TASK PROMPT: Copy each line below in which the string "συνεργασία" appears.

.....

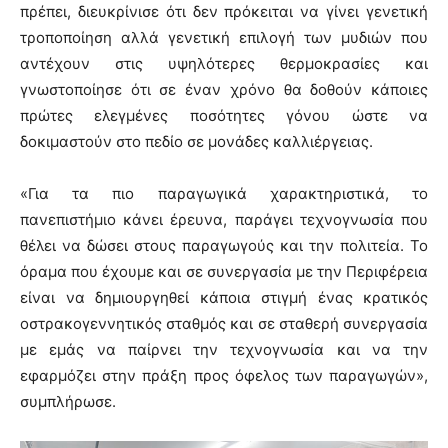
πρέπει, διευκρίνισε ότι δεν πρόκειται να γίνει γενετική
τροποποίηση αλλά γενετική επιλογή των μυδιών που
αντέχουν στις υψηλότερες θερμοκρασίες και
γνωστοποίησε ότι σε έναν χρόνο θα δοθούν κάποιες
πρώτες ελεγμένες ποσότητες γόνου ώστε να
δοκιμαστούν στο πεδίο σε μονάδες καλλιέργειας.
«Για τα πιο παραγωγικά χαρακτηριστικά, το
πανεπιστήμιο κάνει έρευνα, παράγει τεχνογνωσία που
θέλει να δώσει στους παραγωγούς και την πολιτεία. Το
όραμα που έχουμε και σε συνεργασία με την Περιφέρεια
είναι να δημιουργηθεί κάποια στιγμή ένας κρατικός
οστρακογεννητικός σταθμός και σε σταθερή συνεργασία
με εμάς να παίρνει την τεχνογνωσία και να την
εφαρμόζει στην πράξη προς όφελος των παραγωγών»,
συμπλήρωσε.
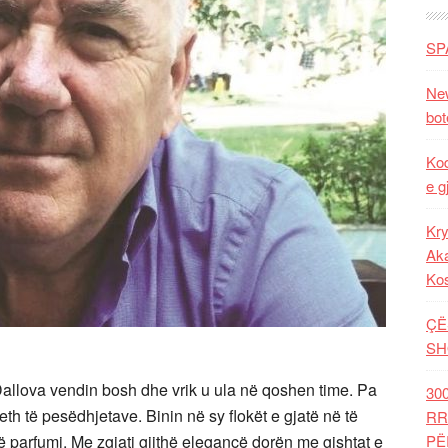
SP
New
bot
Kod
e g
Kry
Aka
Ko
ÇË
SH
 Dallova vendin bosh dhe vrik u ula në qoshen time. Pa
30
reth të pesëdhjetave. Binin në sy flokët e gjatë në të
RR
ë parfumi. Me zgjati gjithë elegancë dorën me gishtat e
PË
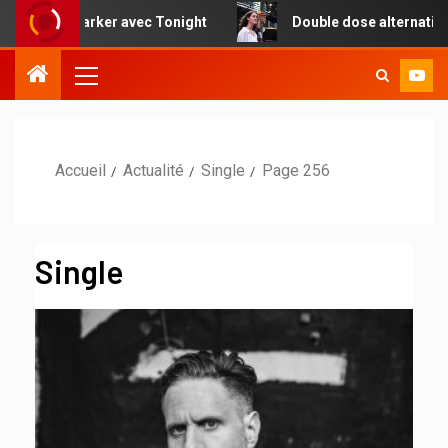
er avec Tonight
Double dose alternative et nuances vinta
Accueil
Actualité
Single
Page 256
Single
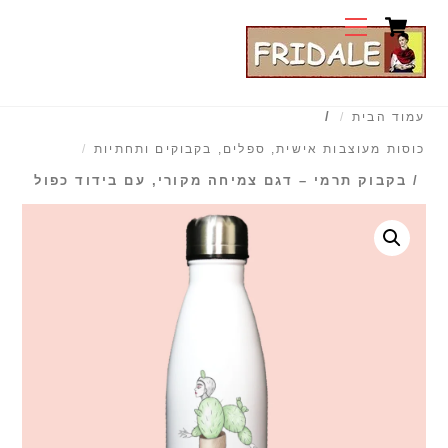
Cart
Ski
Menu
t
conten
/
עמוד הבית
כוסות מעוצבות אישית, ספלים, בקבוקים ותחתיות
/ בקבוק תרמי – דגם צמיחה מקורי, עם בידוד כפול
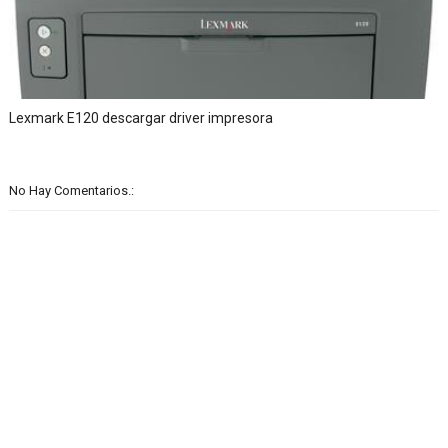
Lexmark E120 descargar driver impresora
No Hay Comentarios.:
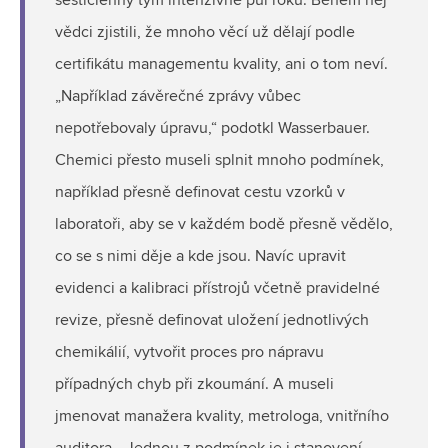
šestičlenný tým intenzivně půl roku. Během něj
vědci zjistili, že mnoho věcí už dělají podle
certifikátu managementu kvality, ani o tom neví.
„Například závěrečné zprávy vůbec
nepotřebovaly úpravu,“ podotkl Wasserbauer.
Chemici přesto museli splnit mnoho podmínek,
například přesně definovat cestu vzorků v
laboratoři, aby se v každém bodě přesně vědělo,
co se s nimi děje a kde jsou. Navíc upravit
evidenci a kalibraci přístrojů včetně pravidelné
revize, přesně definovat uložení jednotlivých
chemikálií, vytvořit proces pro nápravu
případných chyb při zkoumání. A museli
jmenovat manažera kvality, metrologa, vnitřního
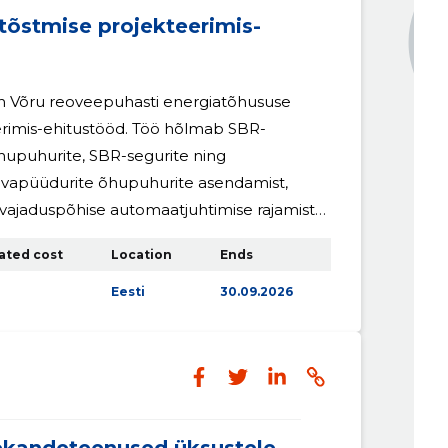
tõstmise projekteerimis-
 Võru reoveepuhasti energiatõhususe
erimis-ehitustööd. Töö hõlmab SBR-
hupuhurite, SBR-segurite ning
iivapüüdurite õhupuhurite asendamist,
 vajaduspõhise automaatjuhtimise rajamist
eireplaani rakendamist.Töövõtja ülesanne on
ated cost
Location
Ends
rojekteerimine, seadmete tarnimine ja
tri- ja automaatikatööd,
Eesti
30.09.2026
katsetamine, käivitamine, proovikäit,
oostamine ja Tellija töötajate koolitamine.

.....

OUTPUT:
όραμα που έχουμε και σε συνεργασία με την Περιφέρεια
οστρακογεννητικός σταθμός και σε σταθερή συνεργασία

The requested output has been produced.